23 sept 2024

Medio siglo después, Soño revivió en Bruno

Por John Acosta 

La primera (y, quizás, única) vez que habló del perro de su infancia, lo hizo a los 40 años. Fue en Barranquilla, cuando dos estudiantes universitarias de su clase de redacción, le preguntaron si le gustaba las mascotas. “No me disgustan, la verdad”, respondió, en ese momento; entonces, ellas fueron más directas y le preguntaron si alguna vez él había tenido un perro. “Sí, claro: cuando era niño”, volvió a contestar. “¿Y cómo se llamaba?”, insistieron las dos aprendices. Y el profesor no pudo evitar remontarse a los albores de su vida, allá en La Junta, donde había sido criado por su abuela paterna. No encontró, en los recovecos de su memoria, mayores episodios al lado de ese animalito que olvidó por completo en el transcurrir de su existencia.

La magia de Gabo

De la lectura de El amor en los tiempos del


cólera, de Gabriel García Máquez, el profe sacó una lista de unos 20 aforismos que el escritor de Aracataca se había atrevido a sentenciar como narrador. En los libros anteriores de este Nobel colombiano, el docente universitario leyó algunas máximas que el autor de Cien Años de Soledad había puesto en boca de los personajes de sus libros (por ejemplo, Úrsula Iguarán dijo, en la obra cumbre de este literato costeño, “uno no es de ninguna parte hasta que no tiene un muerto bajo tierra”), pero era la primera vez que encontraba tantas y tan buenas expresadas por el propio novelista. De ese listado de dos decenas que escribió a lápiz en una hoja de block, el profesor encontró la aplicación perfecta de una de ellas, la mañana barranquillera en que sus dos estudiantes cometieron la imprudencia de preguntarle por el perro de su infancia.

* * * * *

▸ LAS TAREAS
1: Responde, según el fragmento, estas preguntas:
(a) ¿A qué edad habló el profesor por primera vez del perro de su infancia?
(b) ¿Quién crió al profesor en La Junta?
(c) ¿Cuántos aforismos, aproximadamente, incluyó el profesor en la lista que sacó de la lectura de El amor en los tiempos del cólera?
2: Transcribe del fragmento el pasaje que empieza con las palabras "Medio siglo después, Soño" y acaba con "de su existencia.".

▸ SECCIÓN DE DATOS
* * * * *

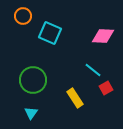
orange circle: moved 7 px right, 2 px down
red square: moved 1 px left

* * * * *

▸ RESPUESTAS POR TAREA
1:
(a) A los 40 años.
(b) Su abuela paterna.
(c) Unos 20.

2:
Medio siglo después, Soño revivió en Bruno

Por John Acosta 

La primera (y, quizás, única) vez que habló del perro de su infancia, lo hizo a los 40 años. Fue en Barranquilla, cuando dos estudiantes universitarias de su clase de redacción, le preguntaron si le gustaba las mascotas. “No me disgustan, la verdad”, respondió, en ese momento; entonces, ellas fueron más directas y le preguntaron si alguna vez él había tenido un perro. “Sí, claro: cuando era niño”, volvió a contestar. “¿Y cómo se llamaba?”, insistieron las dos aprendices. Y el profesor no pudo evitar remontarse a los albores de su vida, allá en La Junta, donde había sido criado por su abuela paterna. No encontró, en los recovecos de su memoria, mayores episodios al lado de ese animalito que olvidó por completo en el transcurrir de su existencia.